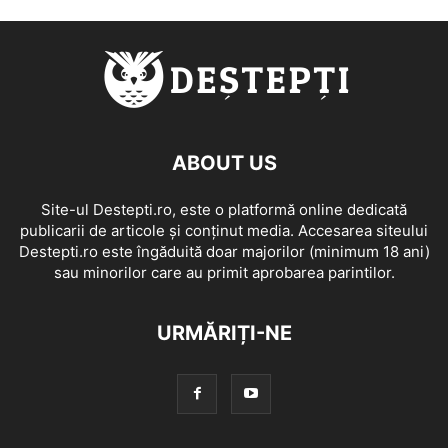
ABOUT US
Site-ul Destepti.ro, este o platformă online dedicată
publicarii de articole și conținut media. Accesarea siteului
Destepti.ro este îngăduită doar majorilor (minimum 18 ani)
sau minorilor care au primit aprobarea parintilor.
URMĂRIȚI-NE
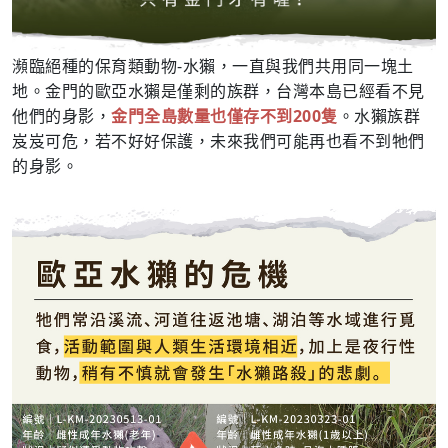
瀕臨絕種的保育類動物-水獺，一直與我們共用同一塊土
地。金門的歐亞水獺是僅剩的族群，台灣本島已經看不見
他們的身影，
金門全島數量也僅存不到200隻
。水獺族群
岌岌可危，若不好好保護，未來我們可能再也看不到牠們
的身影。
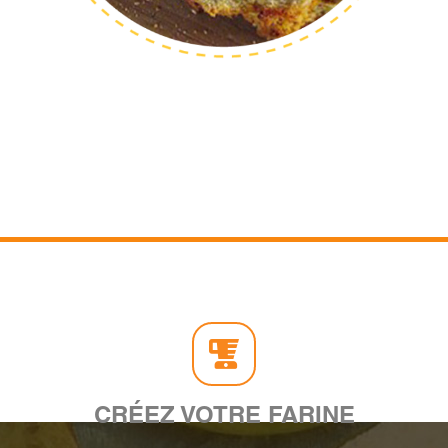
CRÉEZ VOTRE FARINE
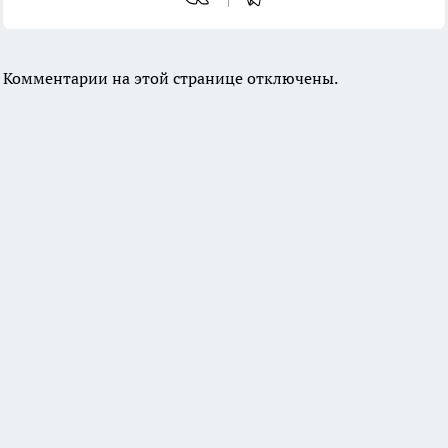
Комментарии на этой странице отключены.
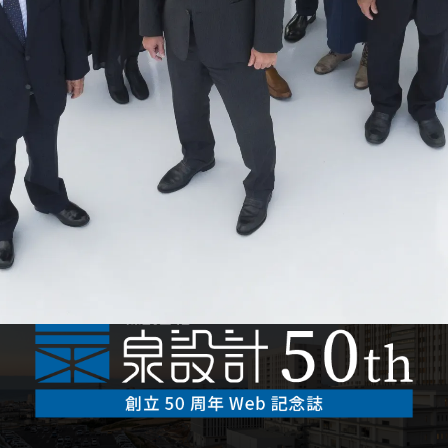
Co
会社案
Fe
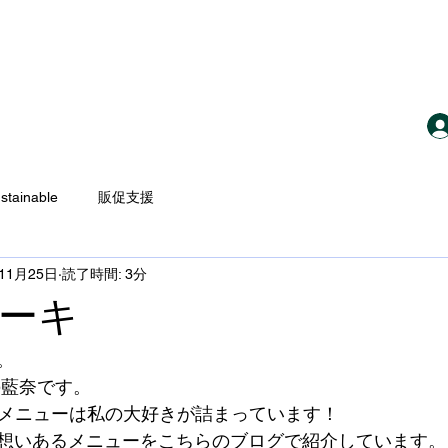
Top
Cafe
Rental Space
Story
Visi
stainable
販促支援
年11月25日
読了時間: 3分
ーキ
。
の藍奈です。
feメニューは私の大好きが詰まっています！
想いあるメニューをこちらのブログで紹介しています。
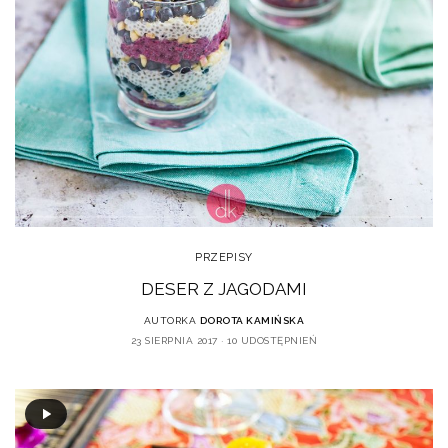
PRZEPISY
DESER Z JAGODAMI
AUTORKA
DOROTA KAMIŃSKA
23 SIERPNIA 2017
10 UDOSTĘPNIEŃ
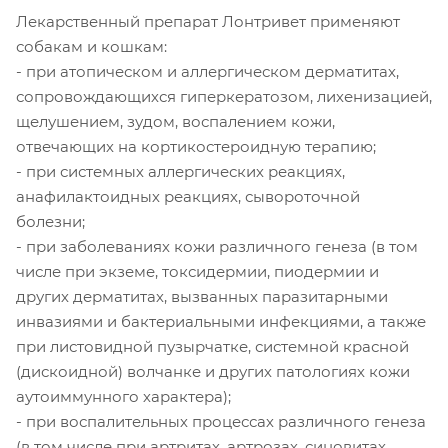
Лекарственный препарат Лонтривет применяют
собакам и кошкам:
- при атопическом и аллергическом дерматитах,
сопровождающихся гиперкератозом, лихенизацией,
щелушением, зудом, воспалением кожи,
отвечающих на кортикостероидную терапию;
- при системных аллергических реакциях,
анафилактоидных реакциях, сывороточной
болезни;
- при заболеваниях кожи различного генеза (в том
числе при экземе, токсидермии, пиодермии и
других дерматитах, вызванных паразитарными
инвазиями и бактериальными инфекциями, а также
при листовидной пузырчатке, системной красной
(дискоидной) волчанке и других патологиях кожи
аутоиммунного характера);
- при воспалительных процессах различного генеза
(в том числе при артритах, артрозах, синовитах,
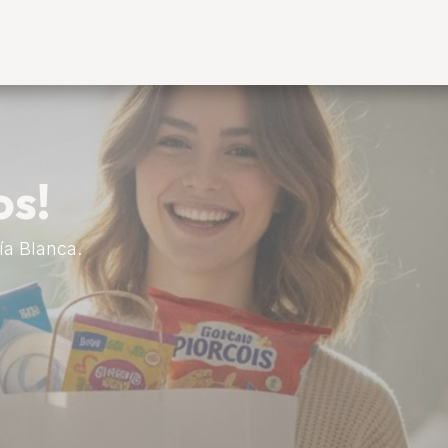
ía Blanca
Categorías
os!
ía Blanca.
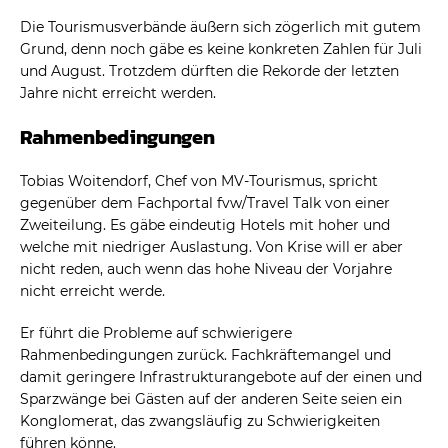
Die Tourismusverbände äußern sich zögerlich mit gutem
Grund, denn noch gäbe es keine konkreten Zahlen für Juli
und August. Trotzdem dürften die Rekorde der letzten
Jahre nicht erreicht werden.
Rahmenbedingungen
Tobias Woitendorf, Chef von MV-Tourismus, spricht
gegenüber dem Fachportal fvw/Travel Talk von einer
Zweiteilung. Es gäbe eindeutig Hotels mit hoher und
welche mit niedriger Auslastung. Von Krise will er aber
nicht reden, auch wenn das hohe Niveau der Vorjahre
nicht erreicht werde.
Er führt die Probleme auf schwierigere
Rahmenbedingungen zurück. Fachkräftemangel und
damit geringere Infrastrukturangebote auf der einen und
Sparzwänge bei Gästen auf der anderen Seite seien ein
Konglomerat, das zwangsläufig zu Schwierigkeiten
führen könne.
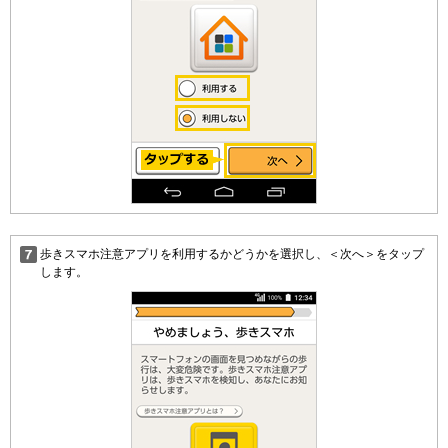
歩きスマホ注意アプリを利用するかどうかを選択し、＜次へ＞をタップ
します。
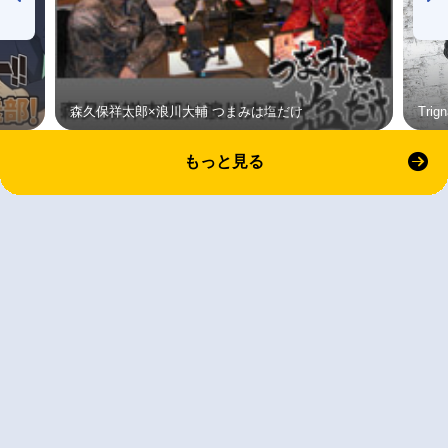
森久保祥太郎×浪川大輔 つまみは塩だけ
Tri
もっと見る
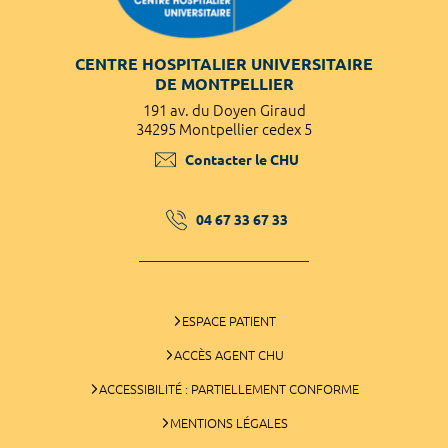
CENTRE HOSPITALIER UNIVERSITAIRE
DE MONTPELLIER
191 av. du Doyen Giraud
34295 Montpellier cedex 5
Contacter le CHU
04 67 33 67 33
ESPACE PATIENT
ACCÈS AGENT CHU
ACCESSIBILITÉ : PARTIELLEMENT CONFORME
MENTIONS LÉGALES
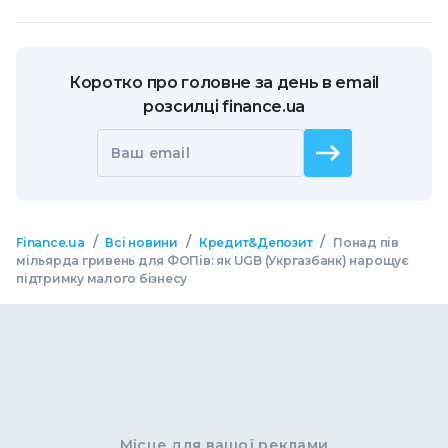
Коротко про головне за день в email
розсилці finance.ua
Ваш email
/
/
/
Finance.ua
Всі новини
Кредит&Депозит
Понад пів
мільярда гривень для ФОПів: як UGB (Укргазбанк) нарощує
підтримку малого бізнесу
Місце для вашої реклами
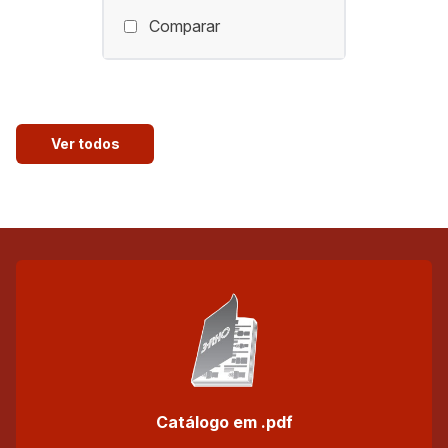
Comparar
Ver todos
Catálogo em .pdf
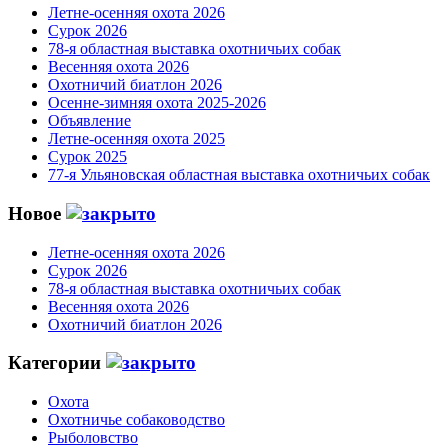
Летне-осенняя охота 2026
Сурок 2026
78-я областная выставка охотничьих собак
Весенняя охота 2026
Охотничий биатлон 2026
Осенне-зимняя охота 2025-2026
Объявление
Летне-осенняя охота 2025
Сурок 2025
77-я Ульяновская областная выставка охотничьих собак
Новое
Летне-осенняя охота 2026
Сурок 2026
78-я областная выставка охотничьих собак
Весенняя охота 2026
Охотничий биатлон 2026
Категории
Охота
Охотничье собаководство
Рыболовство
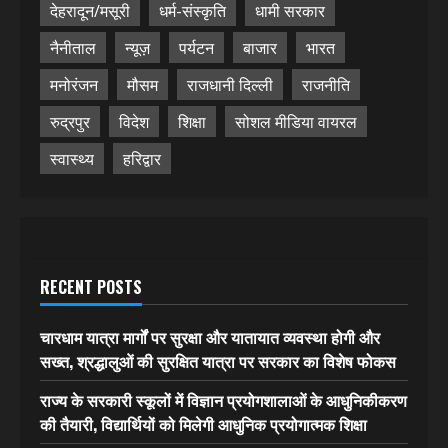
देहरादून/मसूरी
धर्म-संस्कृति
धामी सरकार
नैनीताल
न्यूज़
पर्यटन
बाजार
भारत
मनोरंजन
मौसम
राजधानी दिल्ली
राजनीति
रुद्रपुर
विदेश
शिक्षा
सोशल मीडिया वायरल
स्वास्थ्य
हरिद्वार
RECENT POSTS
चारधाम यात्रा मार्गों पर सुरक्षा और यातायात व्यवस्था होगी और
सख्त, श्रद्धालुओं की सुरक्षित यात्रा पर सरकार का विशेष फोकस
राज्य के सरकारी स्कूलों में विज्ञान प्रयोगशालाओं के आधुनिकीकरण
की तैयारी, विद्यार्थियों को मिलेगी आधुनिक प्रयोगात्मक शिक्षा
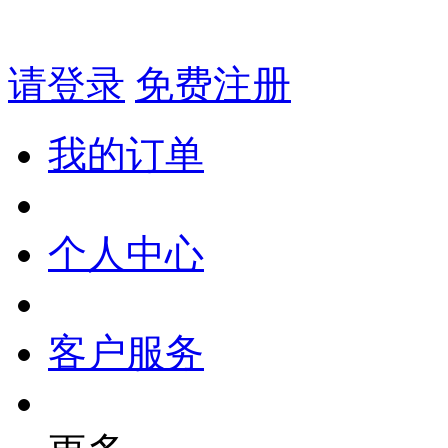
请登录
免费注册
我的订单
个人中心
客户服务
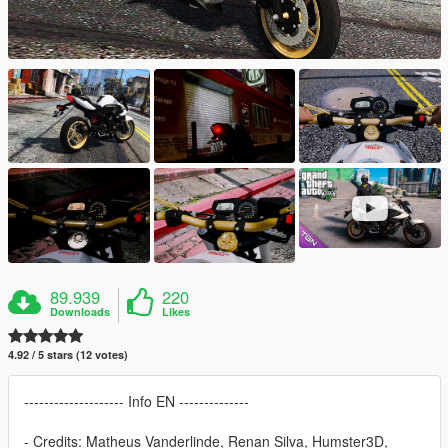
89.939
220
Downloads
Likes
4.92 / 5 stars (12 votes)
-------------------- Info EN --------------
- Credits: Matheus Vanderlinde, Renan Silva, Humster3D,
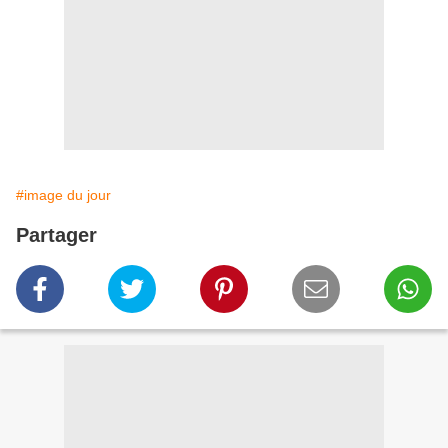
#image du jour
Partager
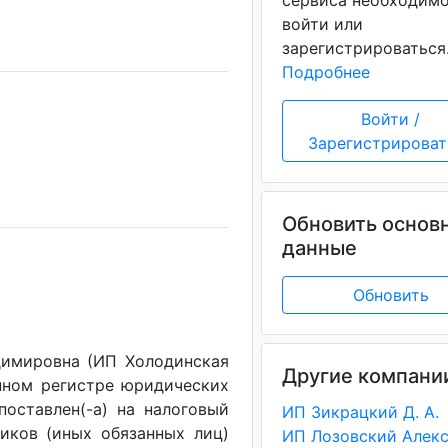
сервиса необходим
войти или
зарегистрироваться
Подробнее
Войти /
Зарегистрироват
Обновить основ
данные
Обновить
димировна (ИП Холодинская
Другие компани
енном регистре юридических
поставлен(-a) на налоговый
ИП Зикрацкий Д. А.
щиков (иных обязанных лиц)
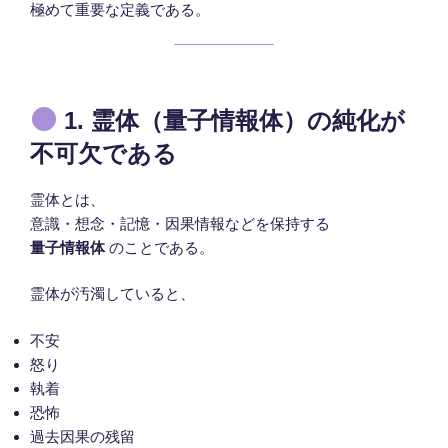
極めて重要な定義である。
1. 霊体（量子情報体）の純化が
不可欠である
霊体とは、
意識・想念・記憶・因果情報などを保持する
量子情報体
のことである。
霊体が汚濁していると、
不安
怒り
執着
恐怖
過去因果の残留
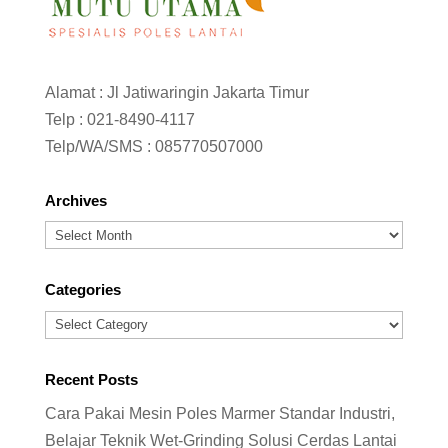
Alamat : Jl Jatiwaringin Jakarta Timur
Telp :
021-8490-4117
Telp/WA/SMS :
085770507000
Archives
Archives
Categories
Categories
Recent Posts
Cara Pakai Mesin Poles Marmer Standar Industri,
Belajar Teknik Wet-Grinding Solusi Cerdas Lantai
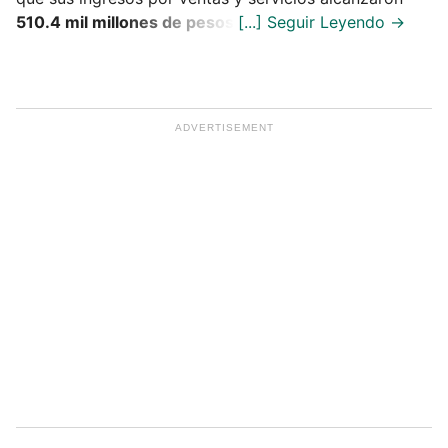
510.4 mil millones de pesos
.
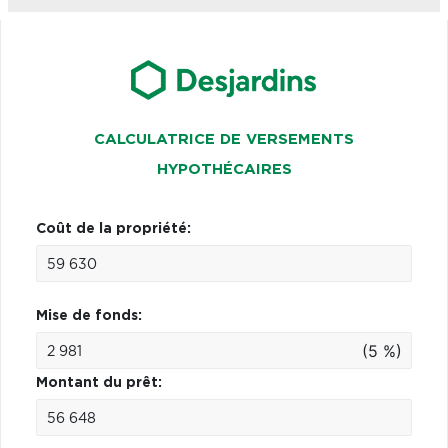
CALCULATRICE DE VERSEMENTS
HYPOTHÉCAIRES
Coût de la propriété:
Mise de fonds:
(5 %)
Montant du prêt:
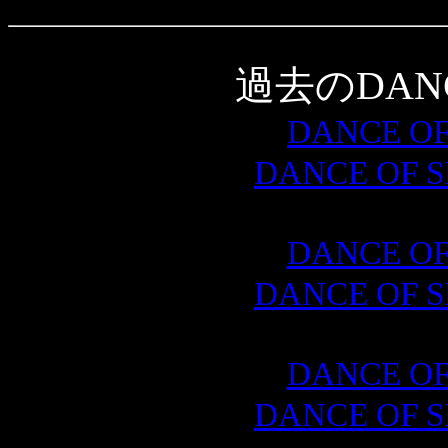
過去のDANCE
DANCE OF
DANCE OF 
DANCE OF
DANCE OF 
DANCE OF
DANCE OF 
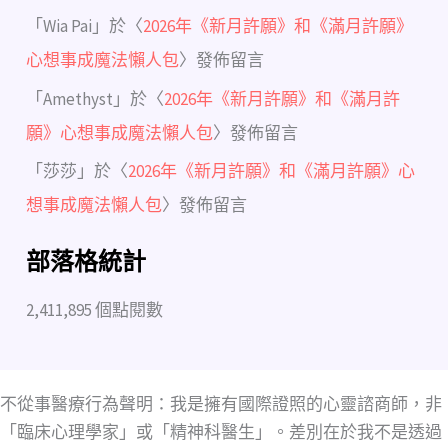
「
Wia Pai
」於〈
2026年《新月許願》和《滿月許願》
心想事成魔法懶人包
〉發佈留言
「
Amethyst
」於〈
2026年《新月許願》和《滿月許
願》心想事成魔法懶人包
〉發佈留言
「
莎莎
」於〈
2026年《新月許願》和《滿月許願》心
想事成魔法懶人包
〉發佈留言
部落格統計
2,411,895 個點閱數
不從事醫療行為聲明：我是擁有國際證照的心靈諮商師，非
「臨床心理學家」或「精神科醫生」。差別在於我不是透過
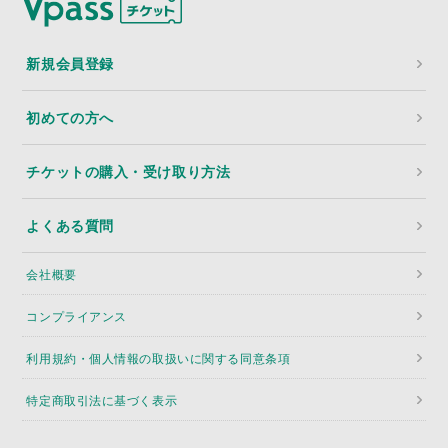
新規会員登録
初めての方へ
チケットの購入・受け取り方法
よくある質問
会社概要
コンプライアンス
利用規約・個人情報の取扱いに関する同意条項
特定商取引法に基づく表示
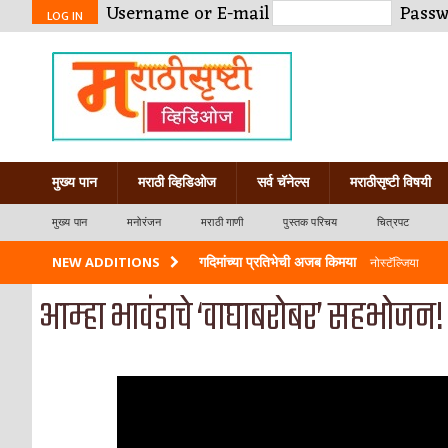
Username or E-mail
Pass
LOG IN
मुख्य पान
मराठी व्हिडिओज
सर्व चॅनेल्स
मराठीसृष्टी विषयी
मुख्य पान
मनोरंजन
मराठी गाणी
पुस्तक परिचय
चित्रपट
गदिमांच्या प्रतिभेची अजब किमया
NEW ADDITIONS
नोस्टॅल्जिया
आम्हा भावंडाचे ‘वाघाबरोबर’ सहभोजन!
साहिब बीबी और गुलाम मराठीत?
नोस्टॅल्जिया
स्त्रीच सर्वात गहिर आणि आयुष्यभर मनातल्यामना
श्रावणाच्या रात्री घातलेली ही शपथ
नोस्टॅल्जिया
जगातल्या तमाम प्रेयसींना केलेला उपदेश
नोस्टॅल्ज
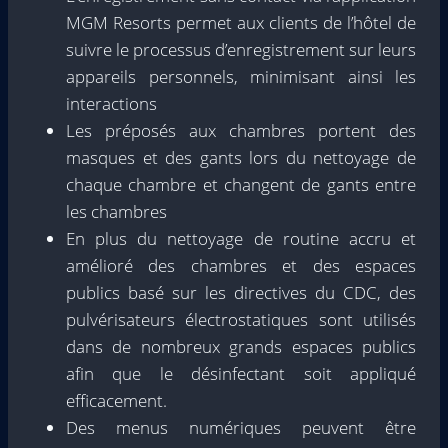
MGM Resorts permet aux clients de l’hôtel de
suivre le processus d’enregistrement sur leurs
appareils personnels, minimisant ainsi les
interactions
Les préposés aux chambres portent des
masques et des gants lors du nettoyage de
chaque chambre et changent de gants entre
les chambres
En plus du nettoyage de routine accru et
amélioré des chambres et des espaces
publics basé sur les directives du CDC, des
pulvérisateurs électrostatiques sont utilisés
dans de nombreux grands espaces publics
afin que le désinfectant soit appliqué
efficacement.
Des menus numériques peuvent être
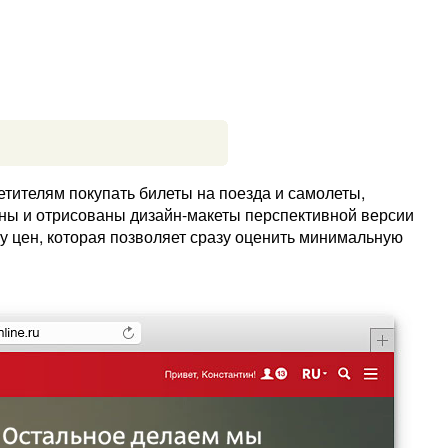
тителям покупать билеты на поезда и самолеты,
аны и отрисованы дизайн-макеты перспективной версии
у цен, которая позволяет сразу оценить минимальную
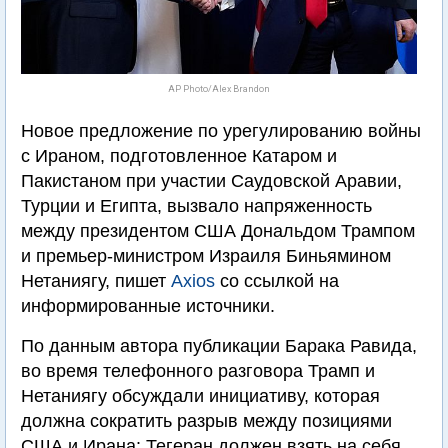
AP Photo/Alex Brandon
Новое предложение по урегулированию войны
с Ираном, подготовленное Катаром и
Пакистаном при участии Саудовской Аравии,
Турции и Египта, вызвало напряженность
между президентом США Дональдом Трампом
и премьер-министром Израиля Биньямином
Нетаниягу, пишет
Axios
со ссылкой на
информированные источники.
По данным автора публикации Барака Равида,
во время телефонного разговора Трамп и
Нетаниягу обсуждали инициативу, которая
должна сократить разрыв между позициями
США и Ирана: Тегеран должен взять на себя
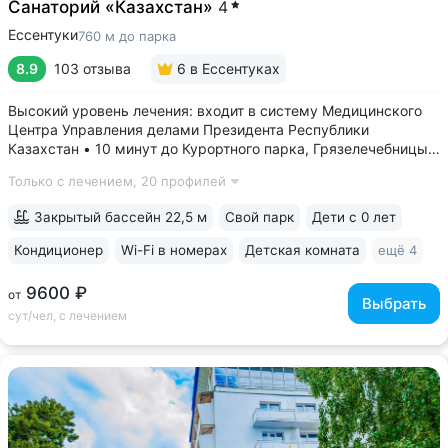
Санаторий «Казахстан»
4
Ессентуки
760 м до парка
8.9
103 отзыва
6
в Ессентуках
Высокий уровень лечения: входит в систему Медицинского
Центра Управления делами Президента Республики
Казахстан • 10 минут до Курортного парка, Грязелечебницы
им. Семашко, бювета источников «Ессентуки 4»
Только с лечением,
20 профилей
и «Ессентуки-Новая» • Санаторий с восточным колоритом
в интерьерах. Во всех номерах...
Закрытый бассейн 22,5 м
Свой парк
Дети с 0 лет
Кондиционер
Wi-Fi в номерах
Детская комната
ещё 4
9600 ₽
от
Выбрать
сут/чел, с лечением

-=-=-=-=-

## [Task requirements]
Extract, word for word, the text from the very start of the material through the line containing "想いあるメニューをこちらのブログで紹介しています。", including both ends. Omit the pictures.

## [Written solution]
ABOUT US
Site-ul Destepti.ro, este o platformă online dedicată
publicarii de articole și conținut media. Accesarea siteului
Destepti.ro este îngăduită doar majorilor (minimum 18 ani)
sau minorilor care au primit aprobarea parintilor.
URMĂRIȚI-NE
瀕臨絕種的保育類動物-水獺，一直與我們共用同一塊土
地。金門的歐亞水獺是僅剩的族群，台灣本島已經看不見
他們的身影，
金門全島數量也僅存不到200隻
。水獺族群
岌岌可危，若不好好保護，未來我們可能再也看不到牠們
的身影。
CRÉEZ VOTRE FARINE
Комментарии на этой странице отключены.
Co
会社案
Fe
Top
Cafe
Rental Space
Story
Visi
stainable
販促支援
年11月25日
読了時間: 3分
ーキ
。
の藍奈です。
feメニューは私の大好きが詰まっています！
想いあるメニューをこちらのブログで紹介しています。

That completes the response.